Lots of vim stuff is implemented in emacs lisp and there are a few different efforts to emulate the unique parts of LightTable and Sublime into emacs. It just comes down to preference. I enjoy using all three, but emacs is the one which has everything I personally need.




https://github.com/emacs-helm/helm (go to anything)

I've said this elsewhere in this thread, but—

With this you can use Sublime Text's UI (chrome, file browser, and smooth scrolling—all better than Vim's) with Vim's input mode. Best of both worlds.

There do seem to be things that Sublime does better, but some of us don't want chrome. I work mostly in terminals in ratpoison for a reason...

I split the difference. I use Vim if I'm in a server somewhere or if I'm already looking at the command line for git or ag or something. I usually use Sublime when working on a whole project at once.

I certainly don't begrudge you your workflow, it just doesn't match mine. I manage my entire project from a combination of vim and shell, to the point of running my tests from my makefile and making sure error messages have meaningful (in so far as is possible) file:line: info in a format vim will understand so I can easily jump to meaningful pieces.

Chrome can be hidden. That's what I like about it, it has heavy built-in customization.

Yes, but addition of chrome that I then hide isn't better chrome (for me).

Multiple selections has been the killer feature for me, which is the only thing I haven't found a good replacement for in Vim or Emacs.

And of course... https://github.com/magnars/multiple-cursors.el for emacs folks (I use it every day...)

Have you seen https://github.com/terryma/vim-multiple-cursors and block cursor mode in Vim (ctrl+v)?

This is like using vim-mode on emacs.

Vim-mode on emacs probably uses an internal emulator and doesn't slave a real Vim instance to do the work.

In that case, you have at least Vintage, Vintageous, and my original project sublimevim (that was mostly a proof of concept before we had any of this) as "vim-mode" in Sublime Text.

Just installed it on ubuntu using sublime text 3 (installed from sublime-text_build-3047_amd64.deb). I get into vim mode when creating new files; however, when opening existing .py files on disk I don't get the vim editor.

Can you report this on the issue tracker? https://github.com/lunixbochs/actualvim/issues

Also can you check the console when opening a file to make sure there's no error?

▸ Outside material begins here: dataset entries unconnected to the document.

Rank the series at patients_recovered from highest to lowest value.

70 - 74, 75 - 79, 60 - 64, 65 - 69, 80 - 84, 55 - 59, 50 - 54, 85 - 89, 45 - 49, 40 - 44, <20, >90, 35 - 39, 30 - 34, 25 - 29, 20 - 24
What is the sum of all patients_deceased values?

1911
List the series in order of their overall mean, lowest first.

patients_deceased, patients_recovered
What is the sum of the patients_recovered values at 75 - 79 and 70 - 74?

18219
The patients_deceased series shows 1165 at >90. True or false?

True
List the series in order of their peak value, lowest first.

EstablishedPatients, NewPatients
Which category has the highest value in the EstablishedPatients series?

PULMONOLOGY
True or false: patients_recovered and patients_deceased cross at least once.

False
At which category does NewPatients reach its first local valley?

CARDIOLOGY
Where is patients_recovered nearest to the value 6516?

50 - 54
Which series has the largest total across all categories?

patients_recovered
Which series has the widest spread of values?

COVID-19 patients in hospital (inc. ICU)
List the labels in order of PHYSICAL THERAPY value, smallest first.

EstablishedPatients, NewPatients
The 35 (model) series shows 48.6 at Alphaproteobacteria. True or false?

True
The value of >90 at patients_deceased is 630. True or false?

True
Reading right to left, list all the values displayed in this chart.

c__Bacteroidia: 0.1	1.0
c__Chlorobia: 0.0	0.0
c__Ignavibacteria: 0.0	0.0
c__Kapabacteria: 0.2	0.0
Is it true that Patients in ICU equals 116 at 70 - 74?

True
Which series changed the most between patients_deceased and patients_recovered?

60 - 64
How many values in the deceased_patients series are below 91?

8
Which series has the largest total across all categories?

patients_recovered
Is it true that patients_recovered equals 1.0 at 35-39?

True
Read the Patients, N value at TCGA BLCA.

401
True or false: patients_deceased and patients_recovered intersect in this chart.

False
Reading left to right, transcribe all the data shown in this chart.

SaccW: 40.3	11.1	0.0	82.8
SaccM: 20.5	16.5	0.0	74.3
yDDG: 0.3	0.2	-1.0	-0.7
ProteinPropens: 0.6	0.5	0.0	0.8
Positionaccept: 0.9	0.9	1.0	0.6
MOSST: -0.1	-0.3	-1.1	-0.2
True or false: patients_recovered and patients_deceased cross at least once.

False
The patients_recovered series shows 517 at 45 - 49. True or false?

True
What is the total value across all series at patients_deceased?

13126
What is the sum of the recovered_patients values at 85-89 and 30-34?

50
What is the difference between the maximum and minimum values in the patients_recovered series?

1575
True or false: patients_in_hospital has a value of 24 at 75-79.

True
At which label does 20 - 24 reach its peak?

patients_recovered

Things I would actually be interested in for Vim: Some sort of type-validation plugin for languages like C, C++, Scala, Haskell, etc.

There are ways to get around it, but getting the error in the editor window is very nice for dummies like me.

Huh, do the syntax checkers for those languages actually do type checking too?

For C and C++ at least, it uses your compiler, so yes.

For Haskell too, with ghc-mod[1].

[1] https://github.com/eagletmt/ghcmod-vim

Syntastic is great for flagging syntax errors, but I don't think it provides for type checking like DannoHung is after.

Actually, it does: http://cl.ly/image/2Z2U080T0L2A

Sublime Text in-editor linting is one of my projects too (sublimelint/SublimeLinter).